Da coluna Caixa Zero, publicada nesta quarta, na Gazeta do Povo:
Há oito anos a bancada ruralista vem impedindo a votação da PEC do trabalho escravo. Claro que o argumento dos deputados não poderia apelar para a tolerância com o abuso. Ainda mais em nome de ganhos econômicos. A plateia não aceitaria. Nem os ruralistas teriam como negar que ainda existem trabalhadores em condições degradantes, especialmente em áreas rurais, mantidos em algo muito parecido com a escravidão. Nos últimos anos, 42 mil trabalhadores em condição de escravidão foram libertados no Brasil.
O truque dos deputados não é novo. Usaram aquele que vem sendo o seu argumento favorito: o da insegurança jurídica. É a mesma coisa do Código Florestal. Lembram disso? Os donos de grandes fazendas diziam que era preciso reformar a legislação ambiental porque, do jeito que estava, ninguém podia plantar em segurança. Sempre havia o risco de um fiscal vir e acabar com tudo, com base em leis que, ao fim e ao cabo, iam contra a produção. Portanto, iam contra o bem do país. E era preciso derrubá-las (as leis e as árvores).
Agora, com o trabalho escravo, vem de novo a mesma saída. Os ruralistas dizem que não podem aprovar uma legislação como essa porque não há uma definição precisa de trabalho degradante. E que, portanto, qualquer fiscal poderia chegar lá, determinar que há escravidão com base em critérios subjetivos e pronto. Assim, do nada, o sujeito perderia a terra para a reforma agrária. Arbitrariedade, caos e ameaça da propriedade privada nos esperariam caso o projeto fosse aprovado.
Lógico que não é assim. Também é óbvio que, ao contrário do que andaram afirmando os ruralistas, ninguém seria punido com o confisco da propriedade só porque os beliches dos trabalhadores não têm a distância certa entre um e outro; ou porque os colchões não são bons; ou porque eles não têm copos descartáveis.
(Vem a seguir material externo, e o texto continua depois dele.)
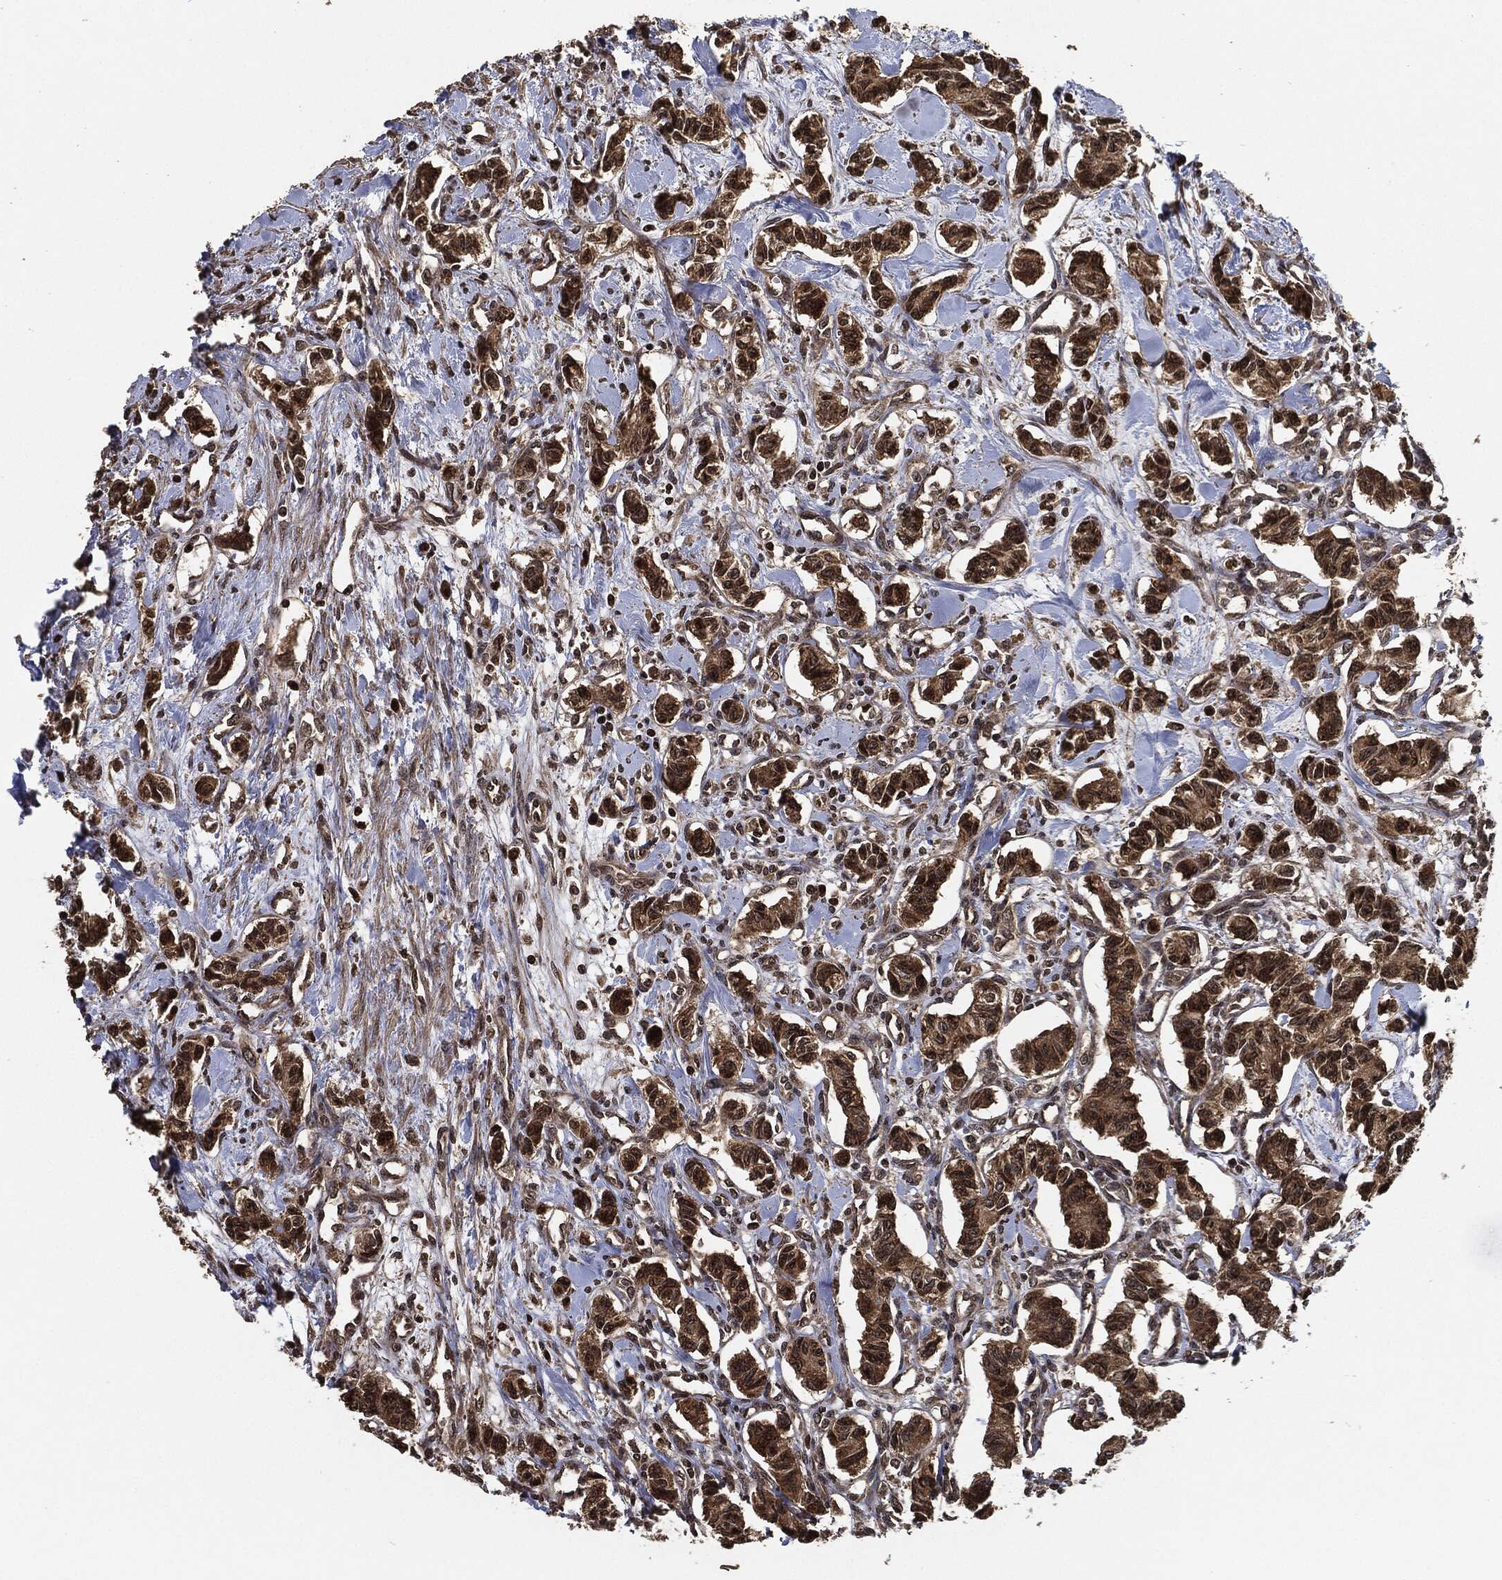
{"staining": {"intensity": "moderate", "quantity": ">75%", "location": "cytoplasmic/membranous"}, "tissue": "carcinoid", "cell_type": "Tumor cells", "image_type": "cancer", "snomed": [{"axis": "morphology", "description": "Carcinoid, malignant, NOS"}, {"axis": "topography", "description": "Kidney"}], "caption": "Immunohistochemical staining of carcinoid displays medium levels of moderate cytoplasmic/membranous protein staining in approximately >75% of tumor cells.", "gene": "PDK1", "patient": {"sex": "female", "age": 41}}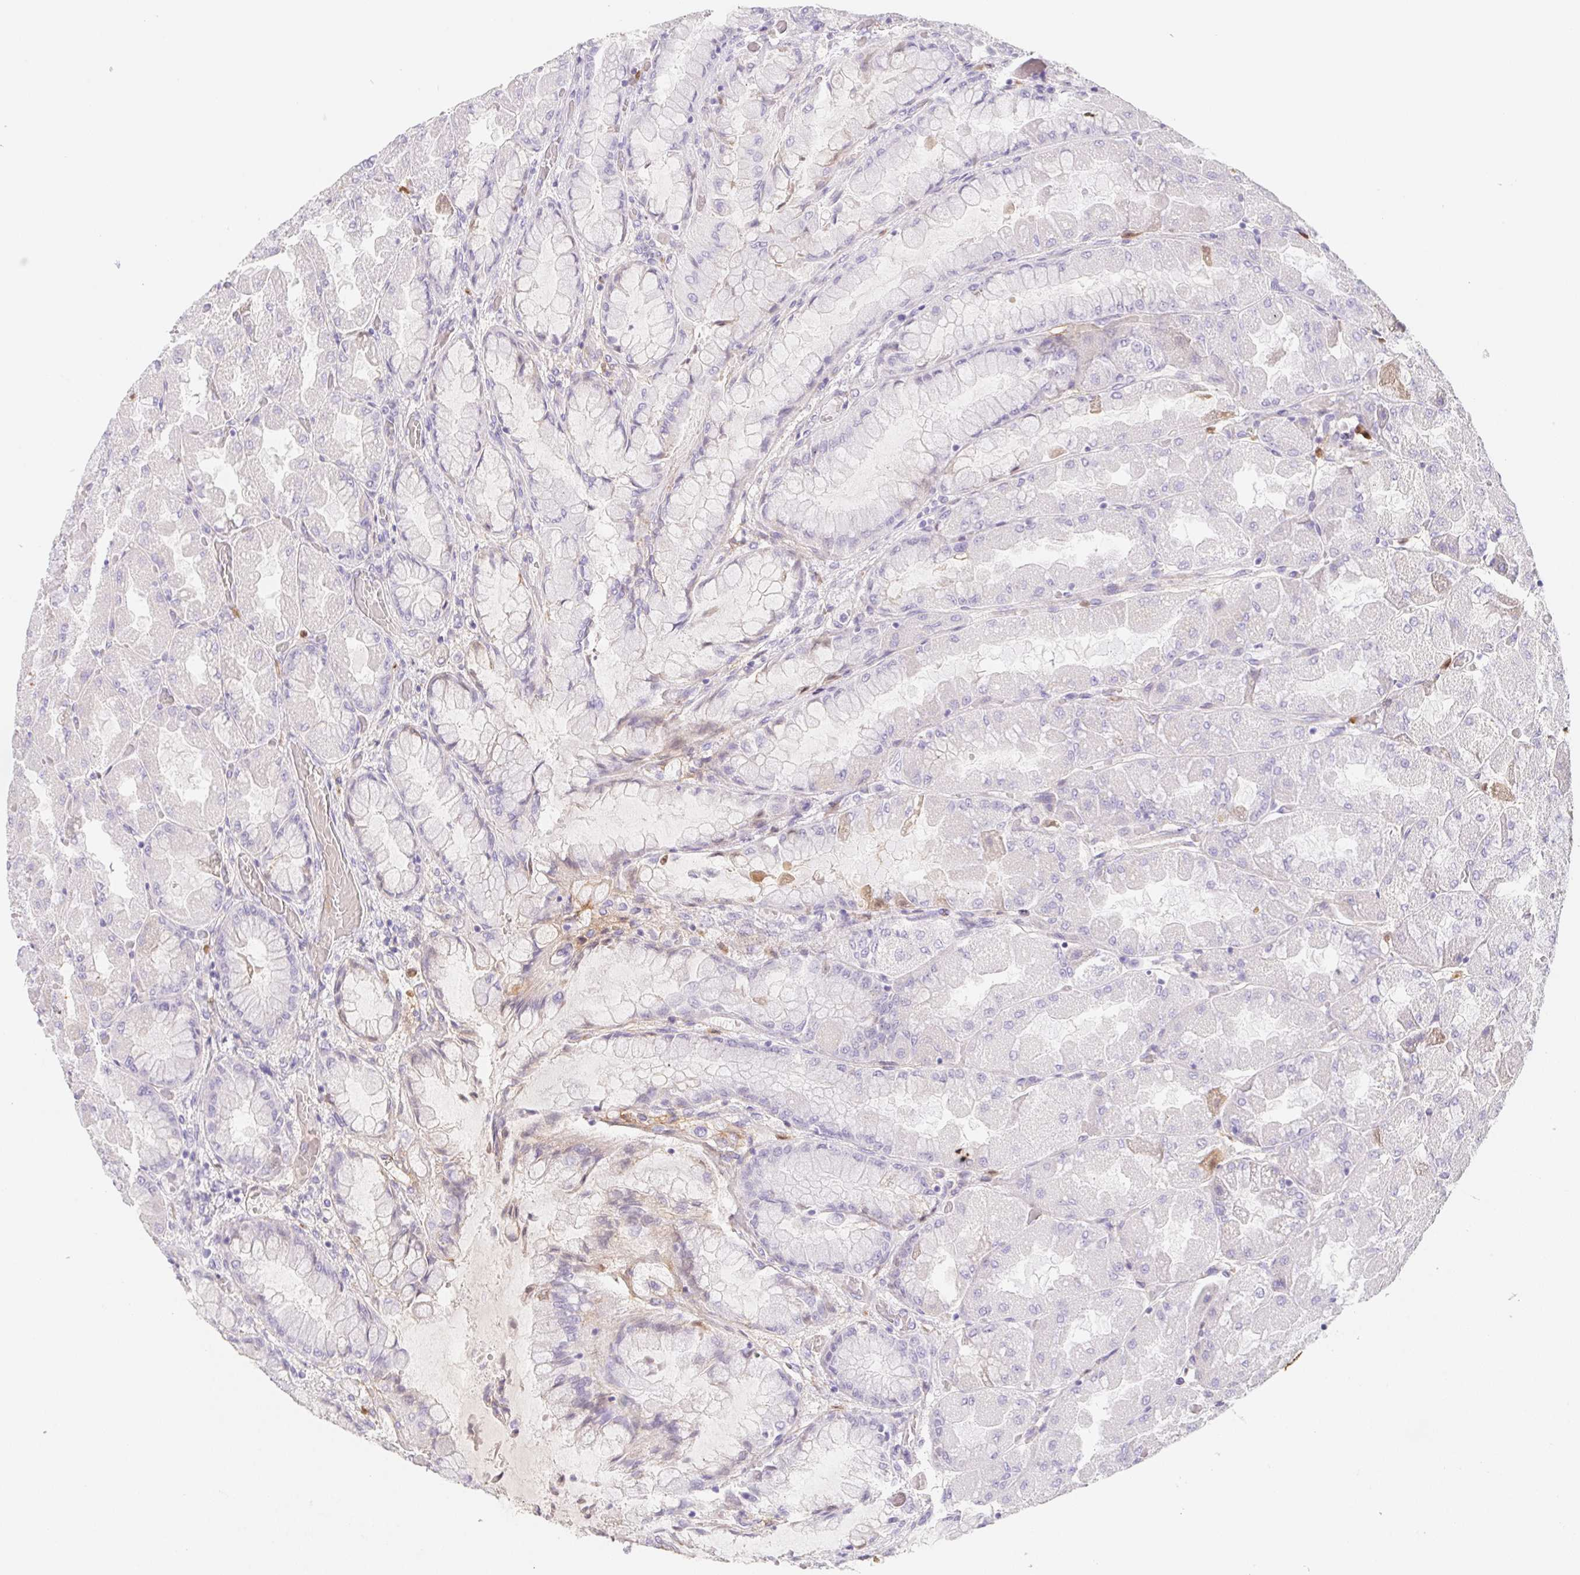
{"staining": {"intensity": "negative", "quantity": "none", "location": "none"}, "tissue": "stomach", "cell_type": "Glandular cells", "image_type": "normal", "snomed": [{"axis": "morphology", "description": "Normal tissue, NOS"}, {"axis": "topography", "description": "Stomach"}], "caption": "Immunohistochemistry (IHC) of normal human stomach exhibits no positivity in glandular cells. (Brightfield microscopy of DAB (3,3'-diaminobenzidine) IHC at high magnification).", "gene": "ITIH2", "patient": {"sex": "female", "age": 61}}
O Código Penal deixa claro que é preciso haver configuração de trabalho degradante.
Nenhum dos 42 mil libertados desde 1995 estava só sobre um colchão ruim. Os casos são claramente de abuso. Gente sem acesso a água potável. Sem alimentação decente. Dormindo em barracas improvisadas no meio do mato. Trabalhando sem descanso algumas vezes até a morte. Não é a distância entre os beliches que a sociedade quer punir. Nem é isso que os ruralistas querem proteger…
Além disso, é evidente que não basta a opinião do fiscal. Se houver um juízo errado, o sujeito pode recorrer, inclusive à imprensa, inclusive ao Judiciário, para dizer que sua terra foi confiscada à toa. Ou os ruralistas não confiam mais no bom senso, nem confiam nos tribunais?
Os deputados dizem que não é fácil saber quando há trabalho escravo. Como assim? Parece haver algo muito errado quando os parlamentares acreditam que é preciso defender alguém que mantém seus trabalhadores em condições tão próximas da escravidão que o limite se torne tênue.
Na verdade, o que eles querem é realmente garantir um tipo de segurança. Aquele tipo de segurança jurídica que se chama, em bom português, certeza de impunidade.